GIVEN TEXT
In 2006, though, no one questioned Irvine's hiring. For two years, in fact, everyone involved with the court tower project got along fine.
Surprisingly, that even included Arpaio and Thomas.
Court officials were eager to get a building that worked, Funkhouser says. Previous additions to the court system were done on the cheap, and it showed. (The Northeast Court Complex, for example, can't hold trials involving 12-person juries; the jury rooms are simply too small.)
"If we were going to build it, we wanted to build it right," she says.
So the court didn't just hire an architect and a lawyer to oversee the project. It also put together a stakeholders group, which included everyone who'd be using the new building: judges, prosecutors, sheriff's deputies, victim advocates, even the media.
Naturally, both Thomas and Arpaio had representatives on the committee. Thomas' representative was the prosecutor he turned to for high-profile cases, Aubuchon. Arpaio was represented by his top deputy, Hendershott.
When members of the advisory board were given an opportunity to check out similar projects in other states, Thomas and Arpaio's reps jumped at it. Hendershott went to Philadelphia to see its new courthouse, as did Thomas' chief assistant, Sally Wells. Aubuchon flew to Los Angeles to check out the court facilities there.
Irvine didn't go on any of the junkets. He could already see the projects, he says, in his head.
But he was at plenty of meetings, along with Aubuchon. Sign-in sheets, which New Times obtained through a public-records request, prove Irvine's attendance as a representative of the court. Aubuchon signed in as a county attorney.

GIVEN ENTRIES
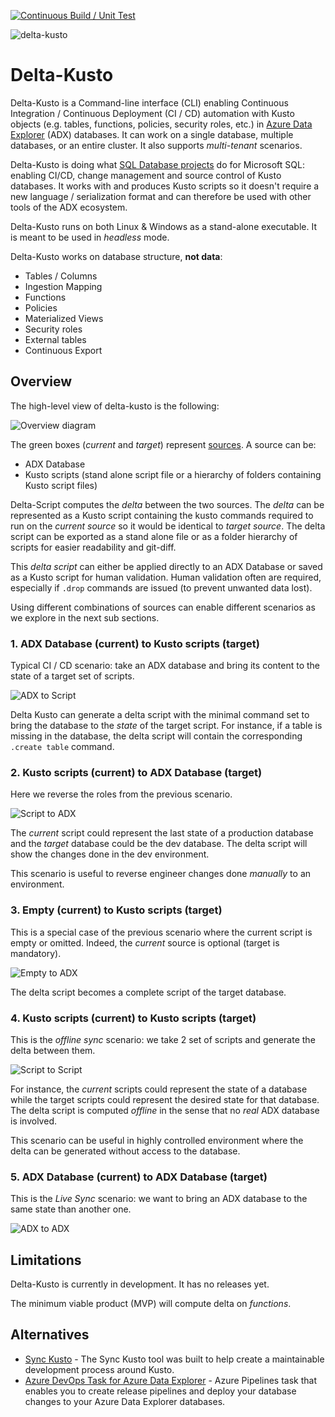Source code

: [![Continuous Build / Unit Test](https://github.com/microsoft/delta-kusto/actions/workflows/continuous-build.yaml/badge.svg)](https://github.com/microsoft/delta-kusto/actions/workflows/continuous-build.yaml)

![delta-kusto](delta-kusto.png)

# Delta-Kusto

Delta-Kusto is a Command-line interface (CLI) enabling Continuous Integration / Continuous Deployment (CI / CD) automation with Kusto objects (e.g. tables, functions, policies, security roles, etc.) in [Azure Data Explorer](https://docs.microsoft.com/en-us/azure/data-explorer/data-explorer-overview) (ADX) databases.  It can work on a single database, multiple databases, or an entire cluster.  It also supports *multi-tenant* scenarios.

Delta-Kusto is doing what [SQL Database projects](https://docs.microsoft.com/en-us/sql/ssdt/project-oriented-offline-database-development) do for Microsoft SQL:  enabling CI/CD, change management and source control of Kusto databases.  It works with and produces Kusto scripts so it doesn't require a new language / serialization format and can therefore be used with other tools of the ADX ecosystem.

Delta-Kusto runs on both Linux & Windows as a stand-alone executable.  It is meant to be used in *headless* mode.

Delta-Kusto works on database structure, **not data**:

* Tables / Columns
* Ingestion Mapping
* Functions
* Policies
* Materialized Views
* Security roles
* External tables
* Continuous Export

## Overview

The high-level view of delta-kusto is the following:

![Overview diagram](documentation/overview.png)

The green boxes (*current* and *target*) represent [sources](documentation/sources.md).  A source can be:

* ADX Database
* Kusto scripts (stand alone script file or a hierarchy of folders containing Kusto script files)

Delta-Script computes the *delta* between the two sources.  The *delta* can be represented as a Kusto script containing the kusto commands required to run on the *current source* so it would be identical to *target source*.   The delta script can be exported as a stand alone file or as a folder hierarchy of scripts for easier readability and git-diff.

This *delta script* can either be applied directly to an ADX Database or saved as a Kusto script for human validation.  Human validation often are required, especially if `.drop` commands are issued (to prevent unwanted data lost).

Using different combinations of sources can enable different scenarios as we explore in the next sub sections.

### 1. ADX Database (current) to Kusto scripts (target)

Typical CI / CD scenario:  take an ADX database and bring its content to the state of a target set of scripts.

![ADX to Script](documentation/adx-to-script.png)

Delta Kusto can generate a delta script with the minimal command set to bring the database to the *state* of the target script.  For instance, if a table is missing in the database, the delta script will contain the corresponding `.create table` command.

### 2. Kusto scripts (current) to ADX Database (target)

Here we reverse the roles from the previous scenario.

![Script to ADX](documentation/script-to-adx.png)

The *current* script could represent the last state of a production database and the *target* database could be the dev database.  The delta script will show the changes done in the dev environment.

This scenario is useful to reverse engineer changes done *manually* to an environment.

### 3. Empty (current) to Kusto scripts (target)

This is a special case of the previous scenario where the current script is empty or omitted.  Indeed, the *current* source is optional (target is mandatory).  

![Empty to ADX](documentation/empty-to-adx.png)

The delta script becomes a complete script of the target database.

### 4. Kusto scripts (current) to Kusto scripts (target)

This is the *offline sync* scenario:  we take 2 set of scripts and generate the delta between them.

![Script to Script](documentation/script-to-script.png)

For instance, the *current* scripts could represent the state of a database while the target scripts could represent the desired state for that database.  The delta script is computed *offline* in the sense that no *real* ADX database is involved.

This scenario can be useful in highly controlled environment where the delta can be generated without access to the database.

### 5. ADX Database (current) to ADX Database (target)

This is the *Live Sync* scenario:  we want to bring an ADX database to the same state than another one.

![ADX to ADX](documentation/adx-to-adx.png)

## Limitations

Delta-Kusto is currently in development.  It has no releases yet.

The minimum viable product (MVP) will compute delta on *functions*.

## Alternatives

* [Sync Kusto](https://github.com/microsoft/synckusto) - The Sync Kusto tool was built to help create a maintainable development process around Kusto.
* [Azure DevOps Task for Azure Data Explorer](https://docs.microsoft.com/en-us/azure/data-explorer/devops) - Azure Pipelines task that enables you to create release pipelines and deploy your database changes to your Azure Data Explorer databases.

REQUEST A
Reproduce the part of the court tower article that opens with the words containing "In 2006, though, no" and closes with "even the media.".
REQUEST B
According to the court tower article, why is the Northeast Court Complex unable to hold trials involving 12-person juries?
REQUEST C
Continue the court tower article from its last sentence.

RESPONSE AREA A
In 2006, though, no one questioned Irvine's hiring. For two years, in fact, everyone involved with the court tower project got along fine.
Surprisingly, that even included Arpaio and Thomas.
Court officials were eager to get a building that worked, Funkhouser says. Previous additions to the court system were done on the cheap, and it showed. (The Northeast Court Complex, for example, can't hold trials involving 12-person juries; the jury rooms are simply too small.)
"If we were going to build it, we wanted to build it right," she says.
So the court didn't just hire an architect and a lawyer to oversee the project. It also put together a stakeholders group, which included everyone who'd be using the new building: judges, prosecutors, sheriff's deputies, victim advocates, even the media.

RESPONSE AREA B
Its jury rooms are too small.

RESPONSE AREA C
Minutes show plenty of back-and-forth between the parties.
Funkhouser, the court's on-staff special counsel, says that Aubuchon was intent on the idea of the courthouse's not housing "restorative justice" programs: "That was being 'too soft on criminals,'" Funkhouser says. Aubuchon's view ultimately prevailed.
As both Irvine and Funkhouser recall, however, the meetings were congenial. Aubuchon never attempted to block the project from going forward. And the County Attorney's Office signed off on all the contracts. No concerns were raised, County Manager Smith says.
Later, Thomas would try to raise hell about the grandeur of the building. His representatives would wax on about how the judges would get fancy-sounding "robing rooms." Or they'd talk about the expensive materials being used, like marble or travertine.
But minutes show that Thomas' staff, including Aubuchon, who ostensibly had his ear, didn't make a similar stink during stakeholder meetings. Irvine and Funkhouser say that's with good reason.
"This is not a fancy building," Irvine says. The presiding judge decreed that no component of the project could cost more than the median price of that component in other recently built courthouses. That meant functional, durable materials designed to last 100 years.
Indeed, a look at the plans shows few of the luxuries that Thomas and his sock puppets keep alleging.
Consider the much-maligned "robing rooms." Despite the ceremonial-sounding name, they're really a way to save space.
In the old courthouse, judges have extensive chambers and private bathrooms next to their courtrooms. In the new building, they'll get a tiny closet of a room adjoining the courtroom, just enough for a laptop and a coat rack for their robes. Their offices — and shared bathrooms — will be located in a suite upstairs.
Thomas' claims about marble and travertine are equally disingenuous.
Court officials, Irvine, and county administrators tell New Times they have no idea where the marble came from: It simply isn't part of the plans.
And as for the travertine . . .
While the name sounds fancy, it's actually far from. Travertine is one of the stones used most frequently in modern construction.
A curious reader need only travel to the county's current East Court Building, part of the drab functional complex on Jefferson Street, to get an eyeful of that construction material.
The entire lobby of the 1965 building is walled in, yes, travertine.
When Sandi Wilson turned to Tom Irvine to help her deal with the court tower subpoena in December 2008, she had no idea she was setting off a powder keg.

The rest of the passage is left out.